• **Tarefa 1**
No trecho sobre o caso da menina de Santa Catarina, qual órgão autorizou a “CPI do Aborto”?
• **Tarefa 2**
Dê sequência ao trecho sobre o caso da menina de Santa Catarina a partir da última frase apresentada.
─── Trecho
Em artigo ao Portal Catarinas, as Católicas pelo Direito de Decidir analisam a contradição no discurso de autoridades políticas que se dizem em defesa da vida enquanto estimulam o armamento e desumanizam meninas e mulheres.
Por Católicas pelo Direito de Decidir
Nos últimos dias temos assistido a uma escalada de violências e ataques contra a menina de Santa Catarina, de 11 anos, violentada, e que teve o aborto previsto em lei negado por uma juíza e uma promotora. Na esteira das perseguições, encontram-se os veículos de imprensa que denunciaram a grave violação dos direitos dessa criança, agora perseguidos por cumprirem o papel ético de trazer ao conhecimento da sociedade as arbitrariedades cometidas por agentes do judiciário e por profissionais de saúde.
Não bastassem todas as irregularidades cometidas por agentes do judiciário, e aproveitando o período eleitoral, uma deputada – que ostenta fuzis nas redes sociais – tem se utilizado do caso dessa menina, que causou tanta dor e sofrimento familiar, para impulsionar a sua carreira na política catarinense, como proponente de uma “CPI do Aborto”, autorizada nesta terça-feira (19) pela Assembleia Legislativa de Santa Catarina.
Trata-se da tentativa de mobilizar as bases eleitorais, de cunho moral, e fazer instrumentalização política a partir deste triste episódio.
──────
─── Listagem de dados
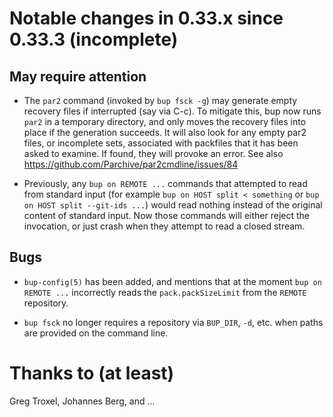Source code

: Notable changes in 0.33.x since 0.33.3 (incomplete)
===================================================

May require attention
---------------------

* The `par2` command (invoked by `bup fsck -g`) may generate empty
  recovery files if interrupted (say via C-c).  To mitigate this, bup
  now runs `par2` in a temporary directory, and only moves the
  recovery files into place if the generation succeeds.  It will also
  look for any empty par2 files, or incomplete sets, associated with
  packfiles that it has been asked to examine.  If found, they will
  provoke an error.  See also
  https://github.com/Parchive/par2cmdline/issues/84

* Previously, any `bup on REMOTE ...` commands that attempted to read
  from standard input (for example `bup on HOST split < something` or
  `bup on HOST split --git-ids ...`) would read nothing instead of the
  original content of standard input.  Now those commands will either
  reject the invocation, or just crash when they attempt to read a
  closed stream.

Bugs
----

* `bup-config(5)` has been added, and mentions that at the moment `bup
  on REMOTE ...` incorrectly reads the `pack.packSizeLimit` from the
  `REMOTE` repository.

* `bup fsck` no longer requires a repository via `BUP_DIR`, `-d`,
  etc. when paths are provided on the command line.

Thanks to (at least)
====================

Greg Troxel, Johannes Berg, and ...
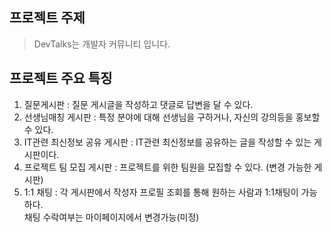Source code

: ## 프로젝트 주제
 > DevTalks는 개발자 커뮤니티 입니다.

## 프로젝트 주요 특징
1. 질문게시판 : 질문 게시글을 작성하고 댓글로 답변을 달 수 있다. 
2. 선생님매칭 게시판 : 특정 분야에 대해 선생님을 구하거나, 자신의 강의등을 홍보할 수 있다. 
3. IT관련 최신정보 공유 게시판 : IT관련 최신정보를 공유하는 글을 작성할 수 있는 게시판이다. 
4. 프로젝트 팀 모집 게시판 : 프로젝트를 위한 팀원을 모집할 수 있다. (변경 가능한 게시판)
5. 1:1 채팅 :  각 게시판에서 작성자 프로필 조회를 통해 원하는 사람과 1:1채팅이 가능하다. <br>
   채팅 수락여부는 마이페이지에서 변경가능(미정)
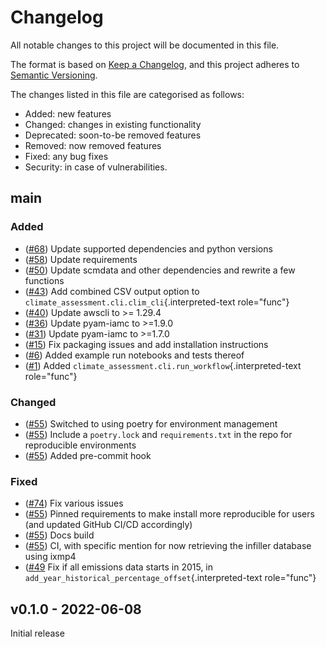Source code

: # Changelog

All notable changes to this project will be documented in this file.

The format is based on [Keep a Changelog](https://keepachangelog.com/en/1.0.0/), and
this project adheres to [Semantic Versioning](https://semver.org/spec/v2.0.0.html).

The changes listed in this file are categorised as follows:

* Added: new features
* Changed: changes in existing functionality
* Deprecated: soon-to-be removed features
* Removed: now removed features
* Fixed: any bug fixes
* Security: in case of vulnerabilities.

## main

### Added

* ([#68](https://github.com/iiasa/climate-assessment/pull/68)) Update supported
  dependencies and python versions
* ([#58](https://github.com/iiasa/climate-assessment/pull/58)) Update requirements
* ([#50](https://github.com/iiasa/climate-assessment/pull/50)) Update scmdata and other
  dependencies and rewrite a few functions
* ([#43](https://github.com/iiasa/climate-assessment/pull/43)) Add combined CSV output
  option to `climate_assessment.cli.clim_cli`{.interpreted-text role="func"}
* ([#40](https://github.com/iiasa/climate-assessment/pull/40)) Update awscli to \>=
  1.29.4
* ([#36](https://github.com/iiasa/climate-assessment/pull/36)) Update pyam-iamc to
  \>=1.9.0
* ([#31](https://github.com/iiasa/climate-assessment/pull/31)) Update pyam-iamc to
  \>=1.7.0
* ([#15](https://github.com/iiasa/climate-assessment/pull/15)) Fix packaging issues and
  add installation instructions
* ([#6](https://github.com/iiasa/climate-assessment/pull/6)) Added example run notebooks
  and tests thereof
* ([#1](https://github.com/iiasa/climate-assessment/pull/1)) Added
  `climate_assessment.cli.run_workflow`{.interpreted-text role="func"}

### Changed

* ([#55](https://github.com/iiasa/climate-assessment/pull/55])) Switched to using poetry
  for environment management
* ([#55](https://github.com/iiasa/climate-assessment/pull/55])) Include a `poetry.lock`
    and `requirements.txt` in the repo for reproducible environments
* ([#55](https://github.com/iiasa/climate-assessment/pull/55])) Added pre-commit hook

### Fixed

* ([#74](https://github.com/iiasa/climate-assessment/pull/74)) Fix various issues
* ([#55](https://github.com/iiasa/climate-assessment/pull/55])) Pinned requirements to
    make install more reproducible for users (and updated GitHub CI/CD accordingly)
* ([#55](https://github.com/iiasa/climate-assessment/pull/55])) Docs build
* ([#55](https://github.com/iiasa/climate-assessment/pull/55])) CI, with specific
    mention for now retrieving the infiller database using ixmp4
* ([#49](https://github.com/iiasa/climate-assessment/pull/49]) Fix if all emissions data
    starts in 2015, in `add_year_historical_percentage_offset`{.interpreted-text
    role="func"}

## v0.1.0 - 2022-06-08

Initial release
──────
• **Resposta do exercício 1**
A Assembleia Legislativa de Santa Catarina.

• **Resposta do exercício 2**
Se de fato parlamentares da Alesc e o próprio Governo Federal quisessem apurar “crimes” cometidos no caso do aborto legal da menina de 11 anos, deveriam começar por suas próprias gestões que sistematicamente têm feito campanhas contra a educação sexual nas escolas e cortado o orçamento federal destinado ao combate à violência contra as mulheres. A escassez de recurso orçamentário para a educação, por exemplo, deixa muitas crianças fora da escola, negando-lhes o direito ao conhecimento e à dignidade humana.
Mas estariam estas e estes parlamentares “cristãos” engajados em uma real defesa da dignidade humana, a partir do que o próprio cristianismo ensina? Não – e nunca estiveram realmente engajados em defender a vida.
Munida de ódio e violência, a chamada “bancada da Bíblia” corrói as próprias bases do cristianismo e da laicidade do Estado em busca de fomentar os próprios interesses, privilégios e ideologia.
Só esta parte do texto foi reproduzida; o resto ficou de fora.